*** RECORDS FOR THIS TASK ***

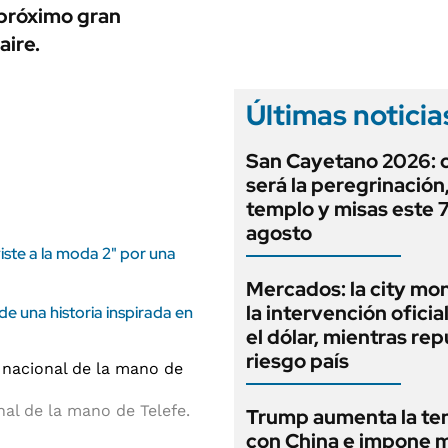
ANUARIO 2025
 próximo gran
LIFESTYLE
EDICIÓN IMPRESA
aire.
AUTOS
Últimas noticia
San Cayetano 2026:
será la peregrinación, 
templo y misas este 
agosto
iste a la moda 2" por una
Mercados: la city mo
la intervención oficia
 de una historia inspirada en
el dólar, mientras rep
riesgo país
nal de la mano de Telefe.
Trump aumenta la te
con China e impone 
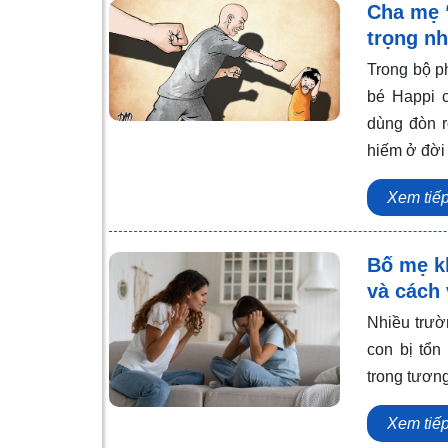
Cha mẹ “
trọng n
Trong bộ p
bé Happi c
dùng đòn r
hiếm ở đời
Xem tiế
Bố mẹ k
và cách
Nhiều trườ
con bị tổn
trong tương
Xem tiế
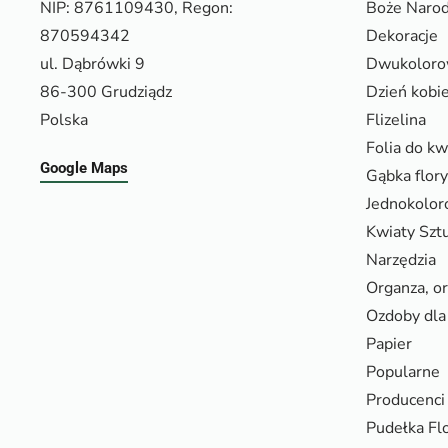
NIP: 8761109430, Regon:
Boże Narod
870594342
Dekoracje
ul. Dąbrówki 9
Dwukolor
86-300 Grudziądz
Dzień kobi
Polska
Flizelina
Folia do k
Google Maps
Gąbka flor
Jednokolo
Kwiaty Szt
Narzędzia
Organza, o
Ozdoby dla 
Papier
Popularne
Producenci
Pudełka Fl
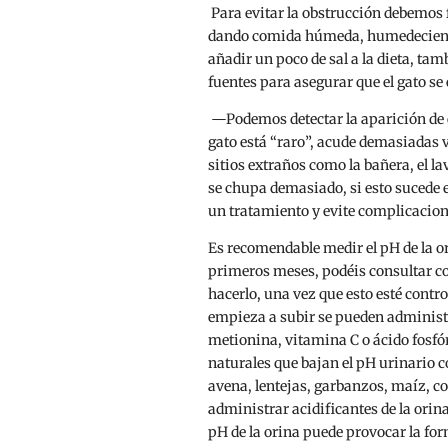
Para evitar la obstrucción debemos
dando comida húmeda, humedeciendo
añadir un poco de sal a la dieta, ta
fuentes para asegurar que el gato s
—Podemos detectar la aparición de
gato está “raro”, acude demasiadas v
sitios extraños como la bañera, el l
se chupa demasiado, si esto sucede 
un tratamiento y evite complicaci
Es recomendable medir el pH de la or
primeros meses, podéis consultar co
hacerlo, una vez que esto esté contro
empieza a subir se pueden administr
metionina, vitamina C o ácido fosfó
naturales que bajan el pH urinario c
avena, lentejas, garbanzos, maíz, col
administrar acidificantes de la orina
pH de la orina puede provocar la for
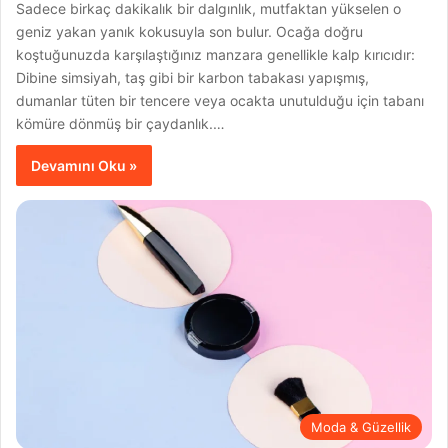
Sadece birkaç dakikalık bir dalgınlık, mutfaktan yükselen o
geniz yakan yanık kokusuyla son bulur. Ocağa doğru
koştuğunuzda karşılaştığınız manzara genellikle kalp kırıcıdır:
Dibine simsiyah, taş gibi bir karbon tabakası yapışmış,
dumanlar tüten bir tencere veya ocakta unutulduğu için tabanı
kömüre dönmüş bir çaydanlık.…
Devamını Oku »
Moda & Güzellik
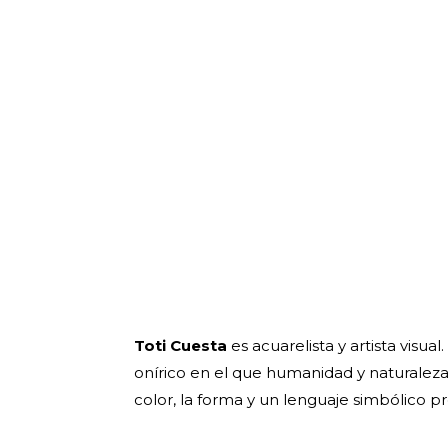
Toti Cuesta
es acuarelista y artista visua
onírico en el que humanidad y naturaleza
color, la forma y un lenguaje simbólico pr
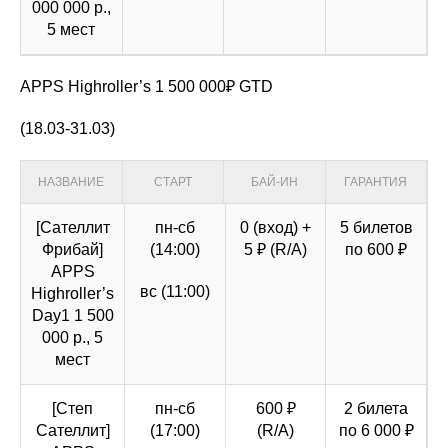
000 000 р.,
5 мест
APPS Highroller’s 1 500 000₽ GTD
(18.03-31.03)
НАЗВАНИЕ
СТАРТ
БАЙ-ИН
ГАРАНТИЯ
[Сателлит
пн-сб
0 (вход) +
5 билетов
Фрибай]
(14:00)
5 ₽ (R/A)
по 600 ₽
APPS
вс (11:00)
Highroller’s
Day1 1 500
000 р., 5
мест
[Степ
пн-сб
600 ₽
2 билета
Сателлит]
(17:00)
(R/A)
по 6 000 ₽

*** End of RECORDS FOR THIS TASK ***

--- WHAT YOU WILL DO ---
Copy, without any change, the lines from the one that contains "APPS Highroller’s 1 500 000₽ GTD" to the final line of the entries above.

--- ANSWER TO THE PROBLEM ---
APPS Highroller’s 1 500 000₽ GTD
(18.03-31.03)
НАЗВАНИЕ
СТАРТ
БАЙ-ИН
ГАРАНТИЯ
[Сателлит
пн-сб
0 (вход) +
5 билетов
Фрибай]
(14:00)
5 ₽ (R/A)
по 600 ₽
APPS
вс (11:00)
Highroller’s
Day1 1 500
000 р., 5
мест
[Степ
пн-сб
600 ₽
2 билета
Сателлит]
(17:00)
(R/A)
по 6 000 ₽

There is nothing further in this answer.